A recent LessWrong post by lumpenspace titled 'No Strong Orthogonality From Selection Pressure' dissects the Orthogonality Thesis, a cornerstone of AI safety discourse. The author distinguishes between logical orthogonality—the mathematical possibility of a superintelligent paperclip maximizer—and empirical orthogonality, the claim that such dumb goals are plausible outcomes of real-world training and competition. While conceding the first, lumpenspace argues the second is a category error, noting that doom scenarios typically require systems to achieve radical capability while preserving misaligned, stupid goals.

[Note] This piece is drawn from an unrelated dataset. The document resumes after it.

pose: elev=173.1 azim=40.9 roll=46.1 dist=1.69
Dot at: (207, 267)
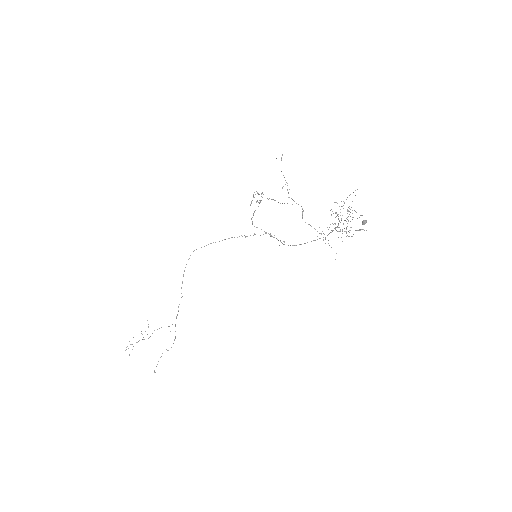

The post proposes a selection-theoretic alternative: among agents that arise, persist, and self-improve in rich environments, goals that natively route through intelligence, option-preservation, and world-model expansion have a systematic Darwinian advantage. This implies an ultimate attractor toward intelligence optimization itself, not human morality or paperclips. The author references Land's anti-orthogonalism and Jessica Taylor's obliqueness thesis, which show values are entangled with ontology, architecture, and cognition, meaning they shift as intelligence improves. The argument doesn't guarantee friendliness but reframes the debate around empirical stability of goals under recursive self-improvement.
- The Orthogonality Thesis is split into logical (possible) and empirical (plausible) claims, with the latter rejected.

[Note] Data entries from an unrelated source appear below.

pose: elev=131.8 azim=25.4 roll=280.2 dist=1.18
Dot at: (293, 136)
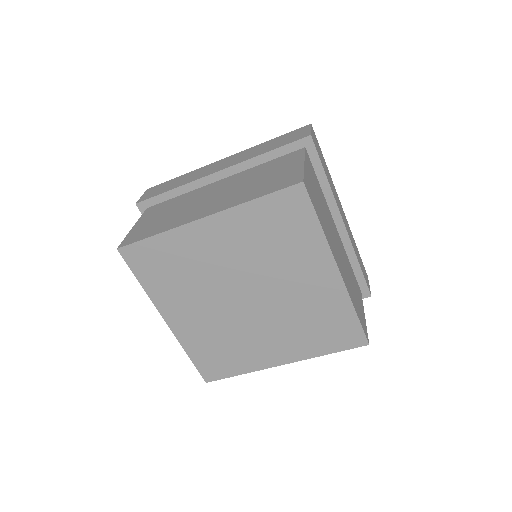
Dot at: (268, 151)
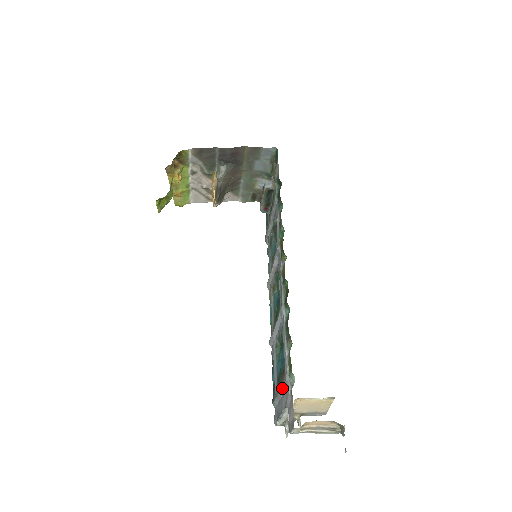
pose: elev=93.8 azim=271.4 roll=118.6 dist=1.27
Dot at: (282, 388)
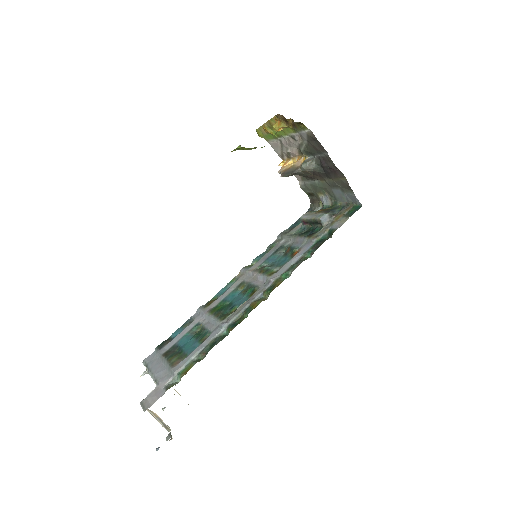
Dot at: (168, 366)
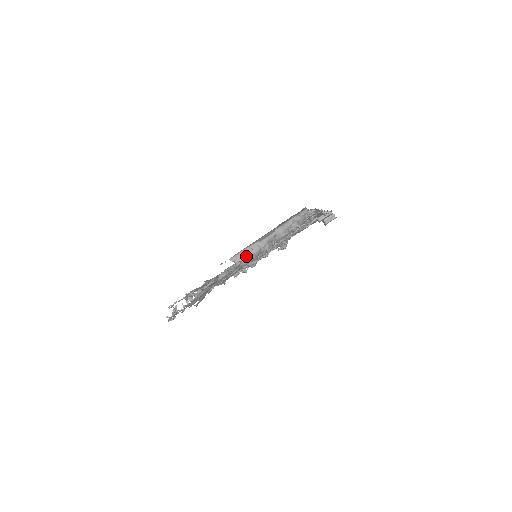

- Selection pressure in competitive environments favors goals tied to intelligence, option-preservation, and world-model expansion.
- Values are entangled with cognition, so they shift under self-improvement, challenging the stability of arbitrary goals.
Why It Matters
Challenges a key assumption in AI safety, suggesting superintelligent goals may naturally converge toward intelligence rather than arbitrary targets.